TASK BRIEF:
Whenever a line contains the string "paper", copy it out of the entries.

THE INPUT:
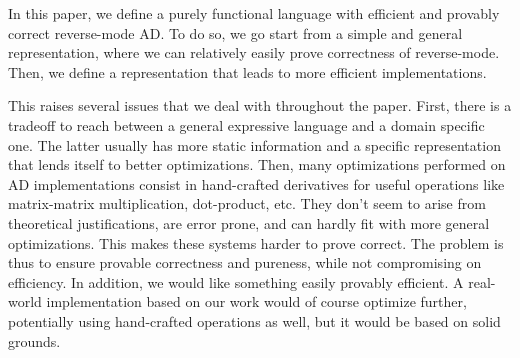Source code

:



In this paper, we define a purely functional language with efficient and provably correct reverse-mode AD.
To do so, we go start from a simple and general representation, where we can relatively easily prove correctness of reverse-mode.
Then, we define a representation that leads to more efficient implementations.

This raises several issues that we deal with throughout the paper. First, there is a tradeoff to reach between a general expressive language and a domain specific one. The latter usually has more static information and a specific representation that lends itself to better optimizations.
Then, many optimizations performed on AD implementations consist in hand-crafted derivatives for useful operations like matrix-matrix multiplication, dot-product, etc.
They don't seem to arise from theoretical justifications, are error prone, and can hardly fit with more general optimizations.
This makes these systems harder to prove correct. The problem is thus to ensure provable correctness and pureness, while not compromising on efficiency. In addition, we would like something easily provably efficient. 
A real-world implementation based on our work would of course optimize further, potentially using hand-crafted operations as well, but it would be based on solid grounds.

==

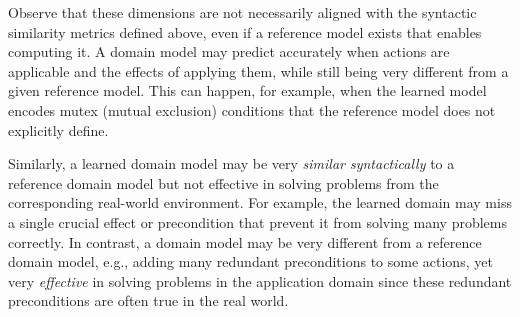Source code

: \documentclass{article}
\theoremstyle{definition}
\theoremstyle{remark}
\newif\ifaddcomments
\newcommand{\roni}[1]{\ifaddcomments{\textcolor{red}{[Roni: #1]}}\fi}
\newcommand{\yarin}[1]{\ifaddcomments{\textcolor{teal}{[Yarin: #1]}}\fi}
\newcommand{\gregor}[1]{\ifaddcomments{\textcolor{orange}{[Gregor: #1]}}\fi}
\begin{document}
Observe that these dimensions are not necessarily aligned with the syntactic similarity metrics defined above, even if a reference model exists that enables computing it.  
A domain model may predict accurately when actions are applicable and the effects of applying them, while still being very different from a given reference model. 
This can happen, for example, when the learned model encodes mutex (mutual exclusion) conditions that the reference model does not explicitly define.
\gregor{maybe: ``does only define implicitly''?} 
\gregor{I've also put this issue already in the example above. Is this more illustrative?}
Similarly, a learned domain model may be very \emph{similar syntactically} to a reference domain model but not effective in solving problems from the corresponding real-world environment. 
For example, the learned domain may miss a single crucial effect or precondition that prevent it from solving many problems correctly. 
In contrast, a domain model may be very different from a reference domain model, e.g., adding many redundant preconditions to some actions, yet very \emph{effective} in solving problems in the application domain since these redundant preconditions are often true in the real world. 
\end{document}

* * *

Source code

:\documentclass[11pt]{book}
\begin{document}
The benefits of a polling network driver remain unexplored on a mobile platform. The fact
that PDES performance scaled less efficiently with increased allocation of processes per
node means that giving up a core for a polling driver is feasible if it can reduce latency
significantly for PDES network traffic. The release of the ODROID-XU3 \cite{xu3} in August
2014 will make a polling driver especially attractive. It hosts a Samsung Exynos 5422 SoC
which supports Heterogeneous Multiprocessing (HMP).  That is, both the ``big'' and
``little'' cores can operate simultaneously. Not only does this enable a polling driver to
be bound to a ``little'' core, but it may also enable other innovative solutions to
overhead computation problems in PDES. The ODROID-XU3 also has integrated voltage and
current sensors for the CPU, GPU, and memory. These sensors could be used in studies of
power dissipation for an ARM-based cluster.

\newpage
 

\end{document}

EXERCISE OUTPUT:
In this paper, we define a purely functional language with efficient and provably correct reverse-mode AD.
This raises several issues that we deal with throughout the paper. First, there is a tradeoff to reach between a general expressive language and a domain specific one. The latter usually has more static information and a specific representation that lends itself to better optimizations.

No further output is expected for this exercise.